Darüber hinaus sind zusätzliche Investitionen zur Unterstützung des Stromnetzes erforderlich. Die Umstellung auf Elektroautos wird einen weitaus höheren Strombedarf mit sich bringen, da ein Elektroauto so viel Energie verbraucht wie ein durchschnittliches Haus in einem Jahr. Die Verstärkung des Netzes, damit es die zusätzliche Nachfrage und potenzielle Nachfragespitzen bewältigen kann, wird von entscheidender Bedeutung sein.

Dieser beträchtliche Pool an potenziellen Investitionen wird erhebliche neue Gewinnmöglichkeiten für Unternehmen in der gesamten Ladeinfrastruktur schaffen, von Unternehmen, die die Ladestationen bereitstellen, bis hin zu denen, die sie betreiben und Strom an die Verbraucher verkaufen.
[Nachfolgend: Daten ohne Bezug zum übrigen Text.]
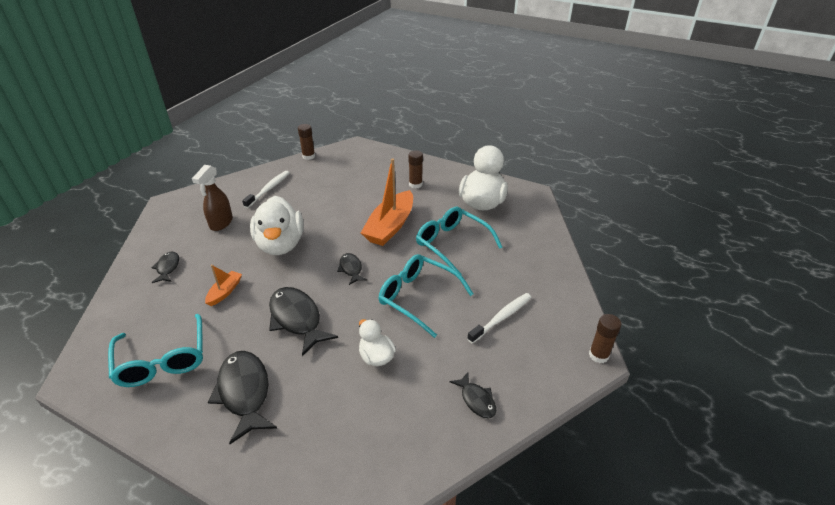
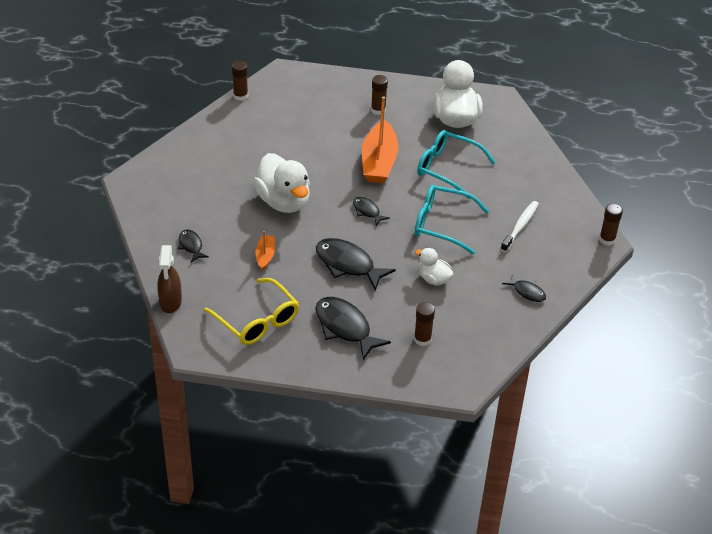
camera: 20 degrees left, 5 degrees up
(162, 360) = (257, 321): turquoise glasses -> yellow glasses
(221, 223) = (206, 192): brown spray bottle -> brown spray bottle (170, 302)
(268, 189) = (226, 144): white toothbrush -> none
(320, 432) = (422, 339): none -> brown glue stick

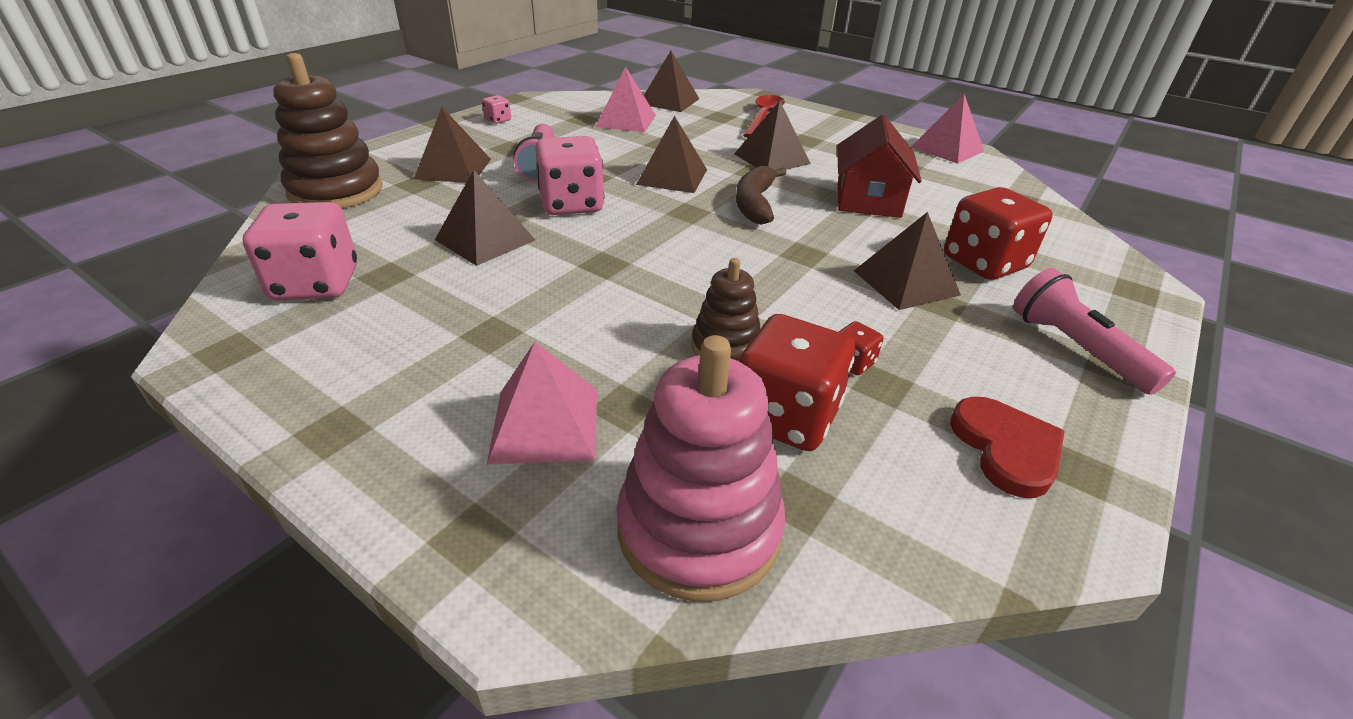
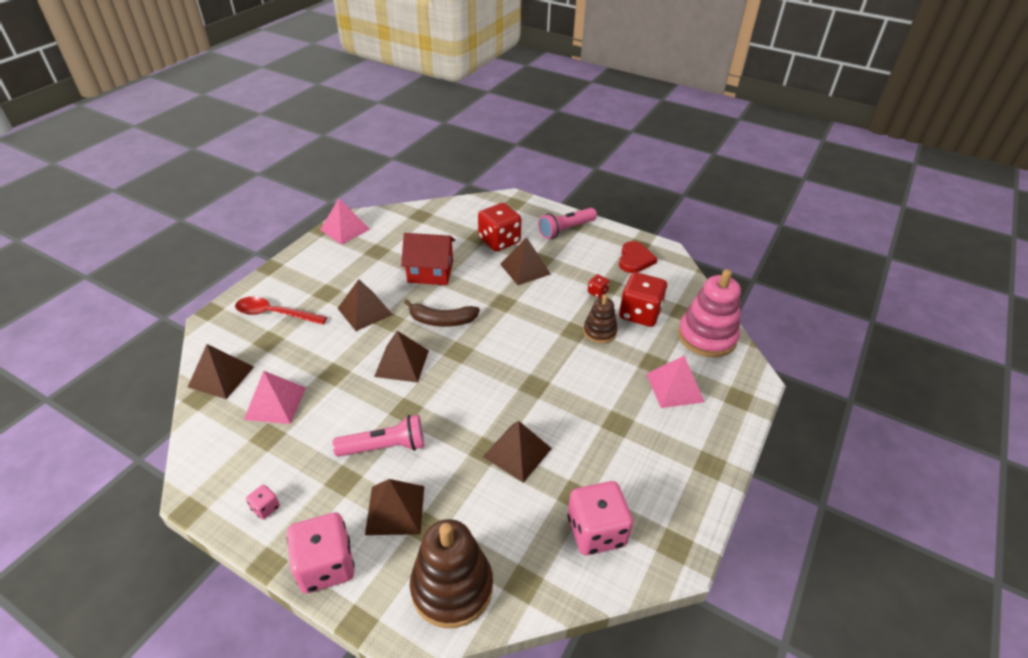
camera: 95 degrees left, 5 degrees up
(571, 204) = (455, 414): pink dice -> pink dice (326, 565)
(1006, 448) = (635, 259): red heart -> red heart turned 120 degrees clockwise

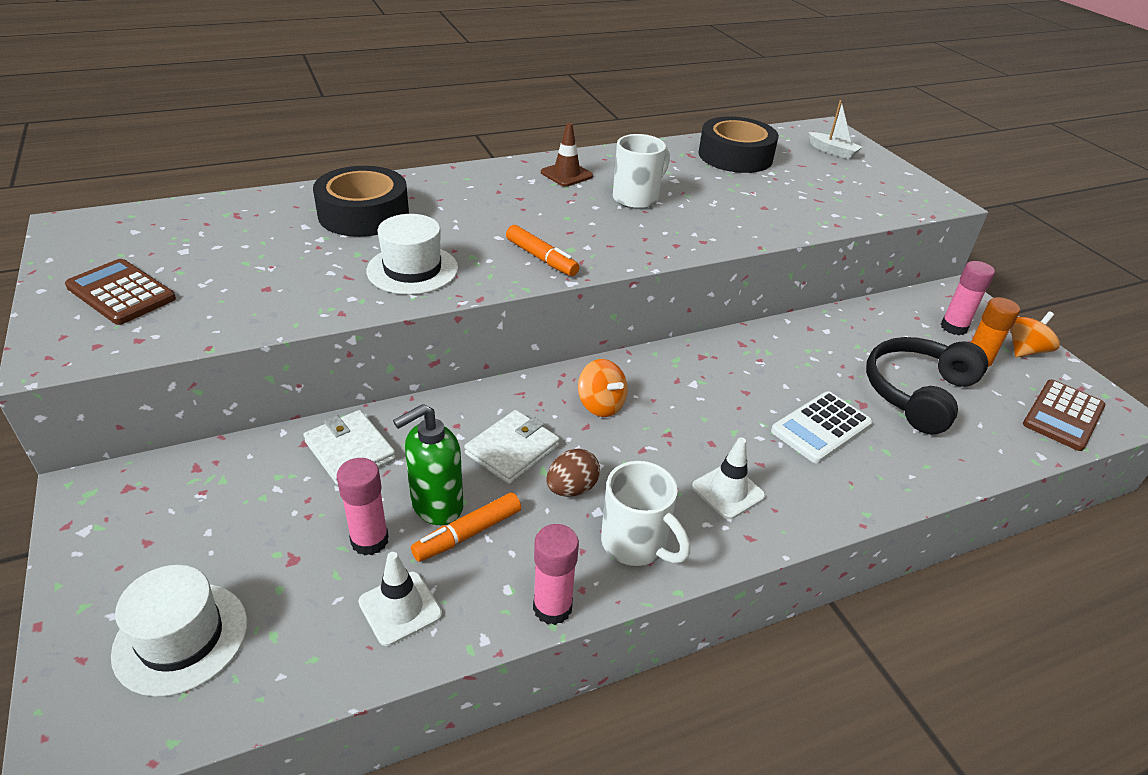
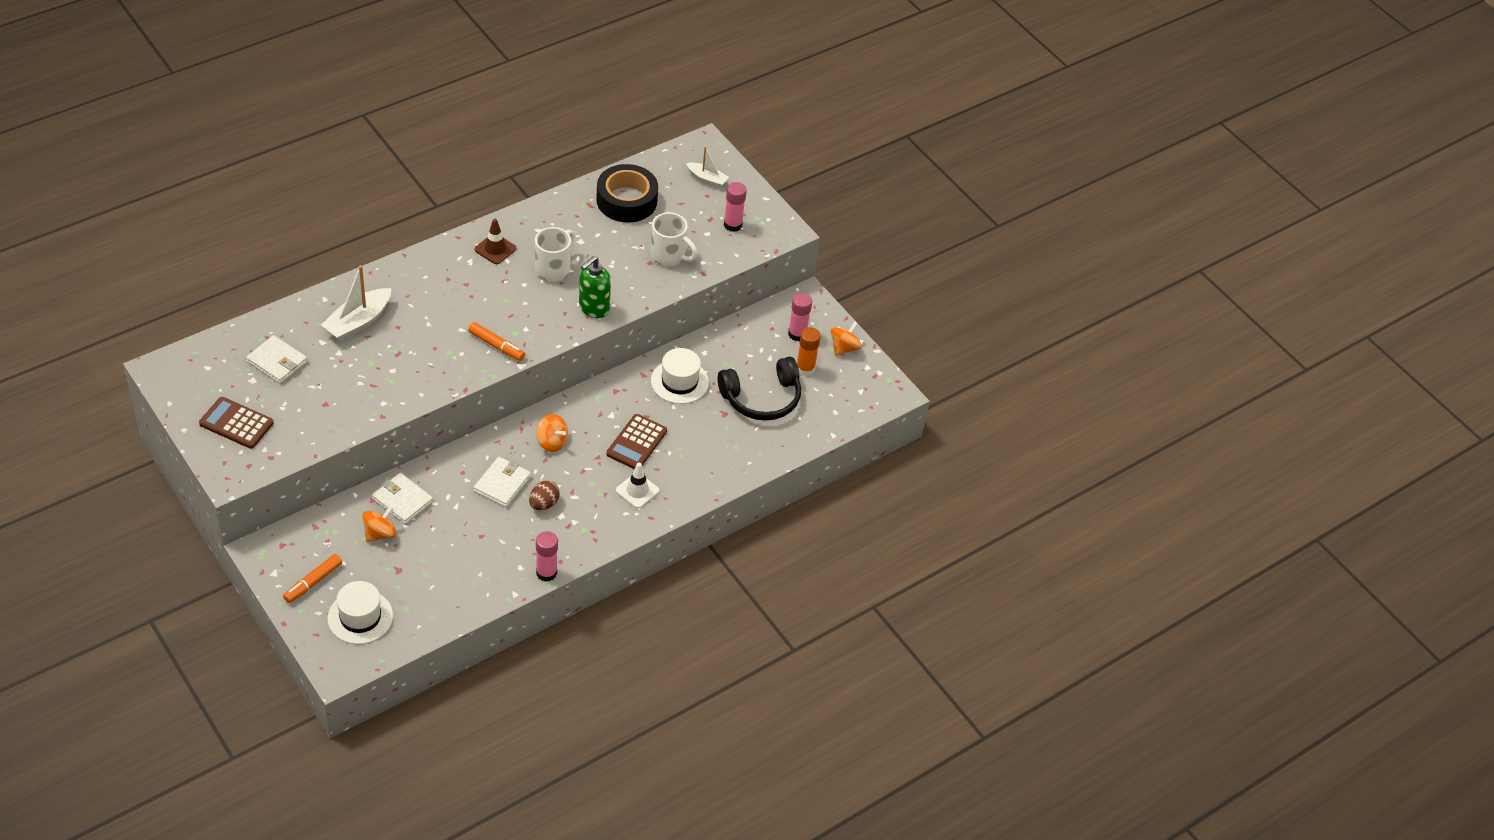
camera: 15 degrees left, 10 degrees up
(231, 237) = (277, 362): none -> white wallet
(291, 494) = (380, 533): none -> orange spinning top
(363, 214) = (358, 322): black tape -> white boat
(369, 540) = (436, 553): pink glue stick -> pink glue stick (732, 225)
(400, 608) = (466, 586): white traffic cone -> none
(412, 269) = (413, 371): white hat -> white hat (679, 381)
(436, 506) = (467, 527): green soap dispenser -> green soap dispenser (593, 308)
(468, 534) = (490, 540): orange marker -> orange marker (313, 582)
(636, 544) = (586, 531): white mug -> white mug (669, 256)
(821, 428) = (695, 436): white calculator -> none
(917, 393) = (762, 398): black headphones -> black headphones turned 135 degrees counterclockwise
(1063, 415) = (855, 401): brown calculator -> brown calculator (636, 442)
Unsere Schätzungen der potenziellen Bruttogewinnspannen aus diesen Aktivitäten liegen derzeit weit über der aktuellen Marktkapitalisierung der meisten Akteure in diesem Bereich. Die Gelegenheit zur Wertschöpfung liegt auf der Hand.

Behalten Sie die Bewertungen genau im Auge

Wir sind nach wie vor begeistert von dem potenziellen Wachstum des Marktes für Ladeinfrastrukturen und den damit verbundenen starken Ertrags- und Renditechancen für Unternehmen, die in diesem Bereich tätig sind. Dieser Markt befindet sich noch im Anfangsstadium, und wir verfolgen die Wettbewerbsdynamik und die Entwicklungen weiterhin genau.

Es kann schwierig sein, ein gezieltes Engagement in diesem Sektor zu finden. Zu den Anbietern von Ladegeräten für Elektrofahrzeuge gehören Automobilhersteller, Energieversorgungsunternehmen und grosse Öl- & Gaskonzerne, für die dies nur einen kleinen Teil ihres Gesamtgeschäfts ausmacht. Ein grosses Industrieunternehmen, das sich zunehmend engagiert, ist ABB, das bis heute weltweit mehr als 14'000 Gleichstrom-Schnellladegeräte installiert hat. Eine kleinere, reinrassige Option ist Alfen, das qualitativ hochwertige Wechselstrom-Ladestationen anbietet und darüber hinaus über intelligente Netz- und Energiespeicherfunktionen verfügt.

Der Wettbewerb innerhalb der Branche nimmt mit dem Eintritt zahlreicher neuer Unternehmen zu, von denen einige die Form von SPAC (Special Purpose Acquisition Companies) haben. Dieser verstärkte Wettbewerb könnte die Renditen langfristig unter Druck setzen. Das bedeutet, dass wir uns der Notwendigkeit bewusst sind, bei den Bewertungen diszipliniert vorzugehen, vor allem in einem Bereich mit derart schnellem Wachstum, das zu überzogenen Bewertungen führen könnte.

Nicht jedes Unternehmen, das in diesem Bereich tätig ist, ist unter Investitionsgesichtspunkten attraktiv. Anleger sollten sich auf qualitativ hochwertige Unternehmen konzentrieren, die über ein erstklassiges Nachhaltigkeitsprofil verfügen und heute liquide Mittel erwirtschaften. Wir halten die zukünftigen Investitionsmöglichkeiten hier – und auf dem breiteren Markt für elektrische Ausrüstungen – in der Tat für sehr interessant.